Hanna tomó aire fatigosamente. Parecía cansada, como si se le hubiera aflojado el rostro con los recuerdos y las arrugas hubiesen ahondado sus surcos.
– Fue de noche -dijo-, sobre las dos de la madrugada. A Zanum lo habían llamado ese día del Departamento de Estado por un asunto urgente y no se encontraba en casa. Ella se levantó de la cama y recorrió el pasillo descalza, hasta vuestra habitación, como si presintiera la muerte y quisiera veros por última vez. Yo estaba despierta, llevaba un rato dando vueltas en la cama sin poder dormir. Oí un golpe muy fuerte contra el suelo, como de leña partida. Cuando la vi allí tendida, traté de reanimarla palmeándole las mejillas, todavía tenía un soplo de vida, balbuceaba apenas, pero era consciente de que se estaba muriendo porque consiguió arrancarme una promesa.
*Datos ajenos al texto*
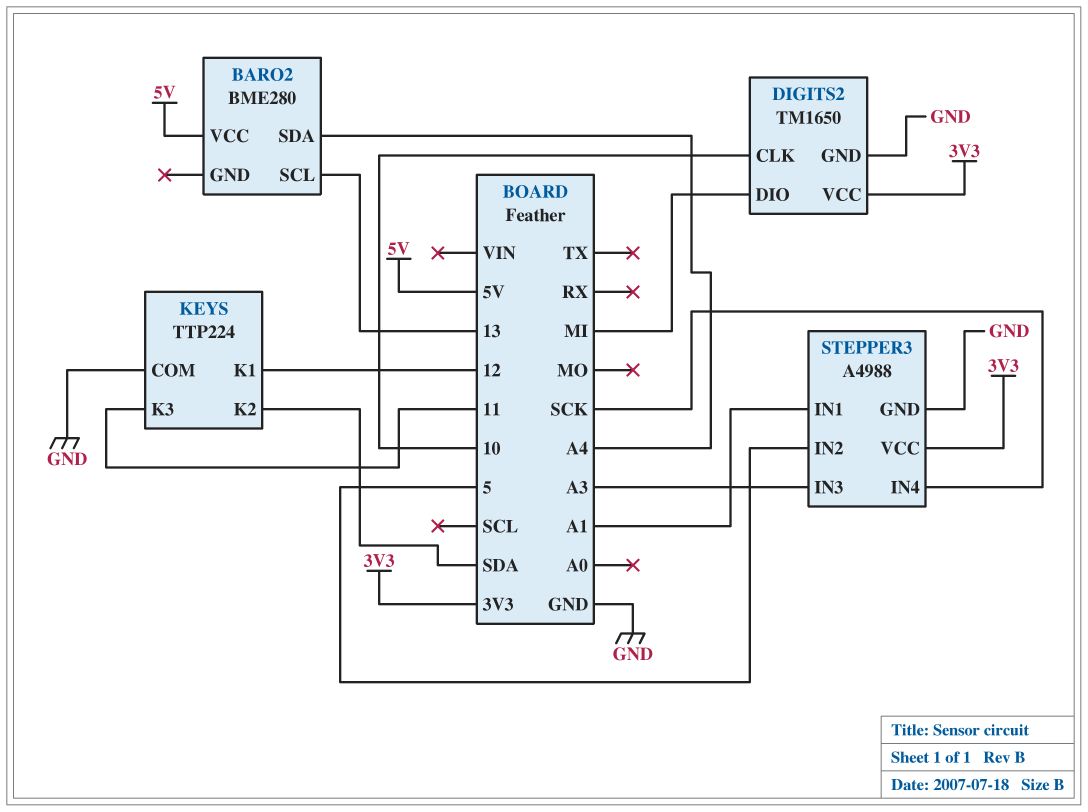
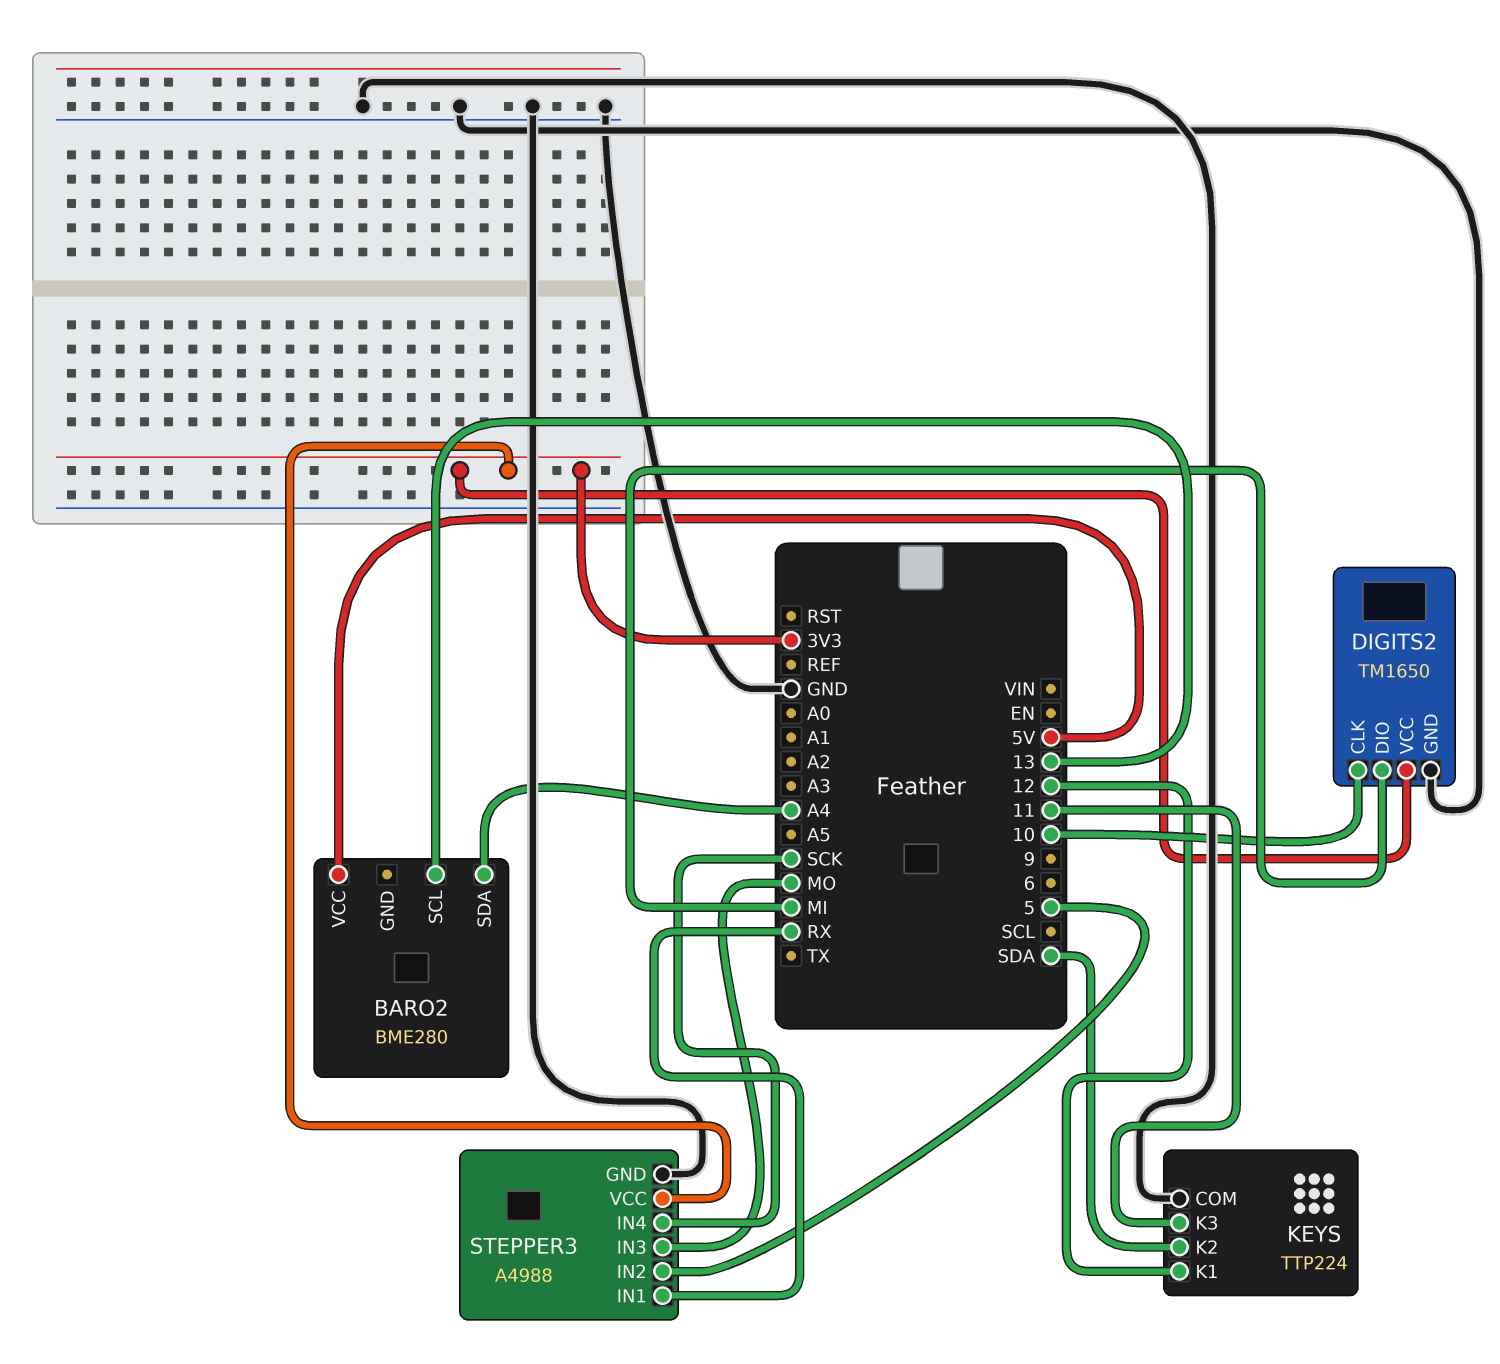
STEPPER3 pin IN1: A1 -> RX
STEPPER3 pin IN3: A3 -> MO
– ¿Qué promesa? -Una que ninguna persona bien nacida puede negarse a cumplir. Nadie puede contradecir la última voluntad de un moribundo -respondió Hanna un poco ausente, como si estuviese hablando para sí o cavilando sobre los hilos de continuidad que unen a los vivos y a los muertos, o quizá pensaba en sí misma y en su propia muerte, que debía de sentir ya cercana. Después de aquella breve pausa, volvió a mirar a Ismaíl y añadió-: Le prometí que me encargaría de que sus huesos reposasen junto a los de Gjorg cuando llegase el momento, como manda la tradición.